WiDS 2023 Competition was organized by the WiDS Worldwide team at Stanford University, Harvard University IACS, Arthur, and the WiDS Datathon Committee
Extreme weather events are sweeping the globe and range from heat waves, wildfires and drought to hurricanes, extreme rainfall and flooding. These weather events have multiple impacts on agriculture, energy, transportation, as well as low resource communities and disaster planning in countries across the globe.
Accurate long-term forecasts of temperature and precipitation are crucial to help people prepare and adapt to these extreme weather events. Currently, purely physics-based models dominate short-term weather forecasting. But these models have a limited forecast horizon. The availability of meteorological data offers an opportunity for data scientists to improve sub-seasonal forecasts by blending physics-based forecasts with machine learning. Sub-seasonal forecasts for weather and climate conditions (lead-times ranging from 15 to more than 45 days) would help communities and industries adapt to the challenges brought on by climate change.
This repository is included models, code and dataset we use in this competition. We reached the position 31/697 teams, at the top 4.4% best results over the globe.

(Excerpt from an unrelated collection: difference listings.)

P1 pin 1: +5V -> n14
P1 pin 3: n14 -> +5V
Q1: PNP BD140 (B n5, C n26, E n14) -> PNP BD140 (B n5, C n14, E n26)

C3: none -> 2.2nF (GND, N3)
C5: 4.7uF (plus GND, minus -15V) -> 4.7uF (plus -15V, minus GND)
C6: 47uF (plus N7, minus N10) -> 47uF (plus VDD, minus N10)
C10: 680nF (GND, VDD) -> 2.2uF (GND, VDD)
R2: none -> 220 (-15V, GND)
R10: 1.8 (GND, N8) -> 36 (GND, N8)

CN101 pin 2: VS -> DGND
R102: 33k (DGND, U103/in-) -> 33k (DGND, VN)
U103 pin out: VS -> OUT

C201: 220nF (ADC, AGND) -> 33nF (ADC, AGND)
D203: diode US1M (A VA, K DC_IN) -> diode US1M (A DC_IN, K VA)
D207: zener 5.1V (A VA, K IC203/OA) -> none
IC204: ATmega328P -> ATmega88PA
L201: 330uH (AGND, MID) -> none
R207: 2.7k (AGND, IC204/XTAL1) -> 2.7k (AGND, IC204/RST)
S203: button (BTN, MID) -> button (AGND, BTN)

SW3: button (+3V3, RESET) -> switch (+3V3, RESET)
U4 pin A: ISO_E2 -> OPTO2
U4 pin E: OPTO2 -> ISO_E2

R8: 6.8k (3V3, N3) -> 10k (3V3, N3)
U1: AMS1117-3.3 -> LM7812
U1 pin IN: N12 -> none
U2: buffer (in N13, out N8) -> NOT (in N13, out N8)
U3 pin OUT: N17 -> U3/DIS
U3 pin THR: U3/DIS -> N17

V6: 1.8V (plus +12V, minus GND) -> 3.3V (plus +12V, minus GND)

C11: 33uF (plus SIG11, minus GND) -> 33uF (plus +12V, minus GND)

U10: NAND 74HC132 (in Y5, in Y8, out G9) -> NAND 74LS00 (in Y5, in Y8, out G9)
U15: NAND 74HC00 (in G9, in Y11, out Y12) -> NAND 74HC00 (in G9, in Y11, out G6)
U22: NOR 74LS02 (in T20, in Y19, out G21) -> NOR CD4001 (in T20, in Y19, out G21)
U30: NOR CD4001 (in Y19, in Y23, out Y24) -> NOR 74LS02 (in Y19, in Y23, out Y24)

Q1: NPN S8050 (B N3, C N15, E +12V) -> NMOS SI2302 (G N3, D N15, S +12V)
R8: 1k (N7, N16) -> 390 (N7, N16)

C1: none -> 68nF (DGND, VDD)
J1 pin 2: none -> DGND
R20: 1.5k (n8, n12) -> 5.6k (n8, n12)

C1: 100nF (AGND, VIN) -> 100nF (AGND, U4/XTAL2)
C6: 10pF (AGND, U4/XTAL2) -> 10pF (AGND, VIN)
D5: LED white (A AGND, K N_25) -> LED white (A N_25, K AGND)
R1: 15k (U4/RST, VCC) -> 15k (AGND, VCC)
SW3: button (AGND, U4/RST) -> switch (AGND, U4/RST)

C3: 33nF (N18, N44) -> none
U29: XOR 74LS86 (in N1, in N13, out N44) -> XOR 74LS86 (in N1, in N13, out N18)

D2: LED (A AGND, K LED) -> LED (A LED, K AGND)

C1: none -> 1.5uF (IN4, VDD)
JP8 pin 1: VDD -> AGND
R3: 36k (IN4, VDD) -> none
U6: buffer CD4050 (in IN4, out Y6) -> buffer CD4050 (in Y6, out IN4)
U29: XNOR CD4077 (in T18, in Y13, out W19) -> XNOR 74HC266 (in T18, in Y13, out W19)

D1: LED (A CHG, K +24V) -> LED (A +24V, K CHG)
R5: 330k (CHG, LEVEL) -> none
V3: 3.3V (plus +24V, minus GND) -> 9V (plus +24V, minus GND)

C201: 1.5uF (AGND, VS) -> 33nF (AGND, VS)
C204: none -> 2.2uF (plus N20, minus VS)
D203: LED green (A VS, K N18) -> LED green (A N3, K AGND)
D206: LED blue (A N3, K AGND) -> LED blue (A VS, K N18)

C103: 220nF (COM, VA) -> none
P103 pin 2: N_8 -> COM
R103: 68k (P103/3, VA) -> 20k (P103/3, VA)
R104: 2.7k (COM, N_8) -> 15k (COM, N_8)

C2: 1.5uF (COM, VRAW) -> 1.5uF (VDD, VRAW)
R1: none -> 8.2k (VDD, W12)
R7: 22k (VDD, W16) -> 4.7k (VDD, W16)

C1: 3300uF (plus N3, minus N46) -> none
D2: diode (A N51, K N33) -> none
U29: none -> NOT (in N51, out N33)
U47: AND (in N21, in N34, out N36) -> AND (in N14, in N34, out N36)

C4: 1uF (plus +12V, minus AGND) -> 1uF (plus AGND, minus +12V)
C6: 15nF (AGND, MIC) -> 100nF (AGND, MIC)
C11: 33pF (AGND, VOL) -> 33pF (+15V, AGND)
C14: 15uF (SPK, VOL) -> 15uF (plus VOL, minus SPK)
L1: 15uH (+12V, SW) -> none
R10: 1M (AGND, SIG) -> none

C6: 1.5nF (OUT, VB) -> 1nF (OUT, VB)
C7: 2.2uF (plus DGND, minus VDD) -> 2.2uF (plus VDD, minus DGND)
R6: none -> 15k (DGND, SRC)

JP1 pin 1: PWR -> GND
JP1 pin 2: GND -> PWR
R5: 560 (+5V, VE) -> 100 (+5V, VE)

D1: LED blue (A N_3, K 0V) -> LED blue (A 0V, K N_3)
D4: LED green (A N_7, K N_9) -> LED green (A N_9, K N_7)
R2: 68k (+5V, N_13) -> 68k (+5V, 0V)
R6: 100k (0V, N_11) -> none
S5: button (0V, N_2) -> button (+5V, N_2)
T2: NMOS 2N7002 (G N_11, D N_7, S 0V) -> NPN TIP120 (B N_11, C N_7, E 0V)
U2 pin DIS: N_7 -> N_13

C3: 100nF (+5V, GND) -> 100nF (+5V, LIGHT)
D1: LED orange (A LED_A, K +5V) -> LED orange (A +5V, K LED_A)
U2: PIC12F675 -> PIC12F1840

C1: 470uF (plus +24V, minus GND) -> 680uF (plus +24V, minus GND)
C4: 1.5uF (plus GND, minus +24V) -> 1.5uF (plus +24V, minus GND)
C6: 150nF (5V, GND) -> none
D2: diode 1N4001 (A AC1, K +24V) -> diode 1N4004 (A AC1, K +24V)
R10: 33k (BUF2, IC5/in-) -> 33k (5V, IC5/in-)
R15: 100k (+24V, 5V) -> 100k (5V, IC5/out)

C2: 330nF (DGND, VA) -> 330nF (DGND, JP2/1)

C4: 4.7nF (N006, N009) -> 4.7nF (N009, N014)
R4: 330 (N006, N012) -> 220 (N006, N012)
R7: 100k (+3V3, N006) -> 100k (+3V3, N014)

We are using a pre-prepared dataset consisting of weather and climate information for a number of US locations, for a number of start dates for the two-week observation, as well as the forecasted temperature and precipitation from a number of weather forecast models. Each row in the data corresponds to a single location and a single start date for the two-week period. Our task is to predict the arithmetic mean of the maximum and minimum temperature over the next 14 days, for each location and start date.
There are provided with two datasets:
- train_data.csv: the training dataset, where contest-tmp2m-14d__tmp2m, the arithmetic mean of the max and min observed temperature over the next 14 days for each location and start date, is provided
- test_data.csv: the test dataset, where we withhold the true value of contest-tmp2m-14d__tmp2m for each row.
The detailed information of variables can be found at: https://github.com/maixbach/WiDS-2023-NEUDolphins/tree/main/datasets
You can download the dataset at: https://www.kaggle.com/competitions/widsdatathon2023/data
The detailed processes can be found in our notebook.
- Data inspection: https://github.com/maixbach/WiDS-2023-NEUDolphins/tree/main/data%20inspection
- Detailed EDA & Feature Engineering: https://github.com/maixbach/WiDS-2023-NEUDolphins/blob/main/notebooks/WiD2023_Datathon_TabNet.ipynb
- Modeling: Can be found in each notebook for each model we utilized.
Model | RMSE |
---|---|
Random Forest | 2.304 |
XGBoost | 1.32 |
TabNet | 0.984 |
CatBoost | 0.98 |
LightGBM | 0.907 |
Ensemble model | 0.739 |
With 85 submissions only, our team of 4 reached position 31/697 teams from all over the world, became the top 5 team in Vietnam leaderboard.